DeepMind, London, UK.
University College London, London, UK.
Nature. 2020 Dec;588(7839):604-609. doi: 10.1038/s41586-020-03051-4. Epub 2020 Dec 23.
Constructing agents with planning capabilities has long been one of the main challenges in the pursuit of artificial intelligence. Tree-based planning methods have enjoyed huge success in challenging domains, such as chess and Go, where a perfect simulator is available. However, in real-world problems, the dynamics governing the environment are often complex and unknown. Here we present the MuZero algorithm, which, by combining a tree-based search with a learned model, achieves superhuman performance in a range of challenging and visually complex domains, without any knowledge of their underlying dynamics. The MuZero algorithm learns an iterable model that produces predictions relevant to planning: the action-selection policy, the value function and the reward. When evaluated on 57 different Atari games-the canonical video game environment for testing artificial intelligence techniques, in which model-based planning approaches have historically struggled-the MuZero algorithm achieved state-of-the-art performance. When evaluated on Go, chess and shogi-canonical environments for high-performance planning-the MuZero algorithm matched, without any knowledge of the game dynamics, the superhuman performance of the AlphaZero algorithm that was supplied with the rules of the game.

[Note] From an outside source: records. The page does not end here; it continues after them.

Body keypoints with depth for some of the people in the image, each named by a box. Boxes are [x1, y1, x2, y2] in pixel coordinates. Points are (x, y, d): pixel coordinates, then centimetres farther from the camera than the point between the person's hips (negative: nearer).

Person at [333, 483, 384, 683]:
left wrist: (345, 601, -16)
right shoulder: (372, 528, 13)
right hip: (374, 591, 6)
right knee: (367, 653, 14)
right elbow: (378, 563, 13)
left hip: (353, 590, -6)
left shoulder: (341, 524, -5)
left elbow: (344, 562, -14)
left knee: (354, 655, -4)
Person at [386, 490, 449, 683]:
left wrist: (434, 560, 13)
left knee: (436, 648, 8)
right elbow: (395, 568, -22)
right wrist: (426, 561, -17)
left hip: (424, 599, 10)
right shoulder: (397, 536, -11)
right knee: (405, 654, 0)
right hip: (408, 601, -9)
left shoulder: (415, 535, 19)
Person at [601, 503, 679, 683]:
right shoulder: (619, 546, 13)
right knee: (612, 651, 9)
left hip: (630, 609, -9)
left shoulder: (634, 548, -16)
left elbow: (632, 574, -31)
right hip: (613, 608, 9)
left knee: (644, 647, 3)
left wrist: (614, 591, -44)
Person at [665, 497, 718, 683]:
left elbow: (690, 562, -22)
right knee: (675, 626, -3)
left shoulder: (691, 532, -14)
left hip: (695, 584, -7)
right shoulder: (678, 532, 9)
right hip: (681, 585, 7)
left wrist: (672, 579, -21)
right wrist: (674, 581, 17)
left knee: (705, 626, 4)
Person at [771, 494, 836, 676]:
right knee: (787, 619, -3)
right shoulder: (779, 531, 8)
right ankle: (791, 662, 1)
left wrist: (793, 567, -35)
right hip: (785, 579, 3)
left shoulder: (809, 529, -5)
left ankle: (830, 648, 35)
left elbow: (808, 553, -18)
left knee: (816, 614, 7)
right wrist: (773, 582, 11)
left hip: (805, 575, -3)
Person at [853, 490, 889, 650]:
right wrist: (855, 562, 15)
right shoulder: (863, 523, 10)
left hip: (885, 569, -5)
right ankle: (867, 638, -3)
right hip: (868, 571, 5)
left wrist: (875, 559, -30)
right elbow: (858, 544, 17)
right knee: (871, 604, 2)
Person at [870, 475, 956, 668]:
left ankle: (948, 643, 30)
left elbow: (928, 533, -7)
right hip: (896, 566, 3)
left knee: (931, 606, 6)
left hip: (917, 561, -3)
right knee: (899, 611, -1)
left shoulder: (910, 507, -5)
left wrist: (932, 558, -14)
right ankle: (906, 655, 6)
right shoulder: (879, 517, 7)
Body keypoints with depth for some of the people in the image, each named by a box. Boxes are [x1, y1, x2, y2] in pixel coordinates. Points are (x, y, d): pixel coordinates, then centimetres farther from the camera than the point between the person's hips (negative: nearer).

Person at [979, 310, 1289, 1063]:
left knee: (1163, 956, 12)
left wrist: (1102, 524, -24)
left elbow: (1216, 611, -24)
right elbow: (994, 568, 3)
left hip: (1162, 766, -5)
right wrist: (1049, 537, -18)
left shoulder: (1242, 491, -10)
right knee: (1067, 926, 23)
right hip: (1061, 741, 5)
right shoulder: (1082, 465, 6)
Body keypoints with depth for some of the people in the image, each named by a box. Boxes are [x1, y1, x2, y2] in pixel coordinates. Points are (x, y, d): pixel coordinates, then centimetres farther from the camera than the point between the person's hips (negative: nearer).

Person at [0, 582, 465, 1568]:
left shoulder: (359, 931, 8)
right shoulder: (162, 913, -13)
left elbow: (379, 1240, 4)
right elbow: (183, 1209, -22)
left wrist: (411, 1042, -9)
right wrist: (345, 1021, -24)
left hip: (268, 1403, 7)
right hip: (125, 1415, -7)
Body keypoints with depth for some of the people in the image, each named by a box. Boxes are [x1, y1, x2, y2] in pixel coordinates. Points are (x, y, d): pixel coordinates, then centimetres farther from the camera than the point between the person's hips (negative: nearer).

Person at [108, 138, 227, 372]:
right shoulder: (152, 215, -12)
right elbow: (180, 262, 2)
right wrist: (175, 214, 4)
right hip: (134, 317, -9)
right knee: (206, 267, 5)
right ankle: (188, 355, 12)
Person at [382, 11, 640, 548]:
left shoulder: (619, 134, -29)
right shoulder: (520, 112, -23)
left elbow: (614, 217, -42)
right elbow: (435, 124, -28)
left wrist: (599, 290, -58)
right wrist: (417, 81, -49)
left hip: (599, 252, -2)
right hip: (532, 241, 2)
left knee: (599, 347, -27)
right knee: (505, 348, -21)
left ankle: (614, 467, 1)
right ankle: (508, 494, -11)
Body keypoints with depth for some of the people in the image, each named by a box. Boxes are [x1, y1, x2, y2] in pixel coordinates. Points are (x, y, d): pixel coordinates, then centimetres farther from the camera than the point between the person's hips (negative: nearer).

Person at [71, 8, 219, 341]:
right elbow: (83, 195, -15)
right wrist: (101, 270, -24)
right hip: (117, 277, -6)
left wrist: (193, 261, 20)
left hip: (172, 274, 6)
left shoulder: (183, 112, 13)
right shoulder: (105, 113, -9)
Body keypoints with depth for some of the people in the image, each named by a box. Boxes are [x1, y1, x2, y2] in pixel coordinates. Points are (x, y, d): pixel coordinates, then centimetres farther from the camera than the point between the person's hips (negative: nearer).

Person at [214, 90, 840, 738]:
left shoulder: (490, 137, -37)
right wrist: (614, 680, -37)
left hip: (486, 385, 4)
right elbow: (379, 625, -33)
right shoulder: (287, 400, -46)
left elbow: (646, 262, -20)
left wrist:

构建具有规划能力的代理一直是人工智能追求的主要挑战之一。基于树的规划方法在具有挑战性的领域(如国际象棋和围棋)中取得了巨大的成功,这些领域都有一个完美的模拟器。然而,在现实世界的问题中,控制环境的动态往往是复杂和未知的。在这里,我们提出了 MuZero 算法,它通过将基于树的搜索与学习模型相结合,在一系列具有挑战性和视觉复杂的领域中实现了超人的性能,而无需任何对其底层动态的了解。MuZero 算法学习了一种可迭代的模型,该模型可以生成与规划相关的预测:动作选择策略、价值函数和奖励。当在 57 个不同的 Atari 游戏(用于测试人工智能技术的典型视频游戏环境,基于模型的规划方法在历史上一直难以解决)上进行评估时,MuZero 算法实现了最先进的性能。当在围棋、国际象棋和将棋(高性能规划的典型环境)上进行评估时,MuZero 算法无需任何对游戏动态的了解,就能匹配使用游戏规则的 AlphaZero 算法的超人性能。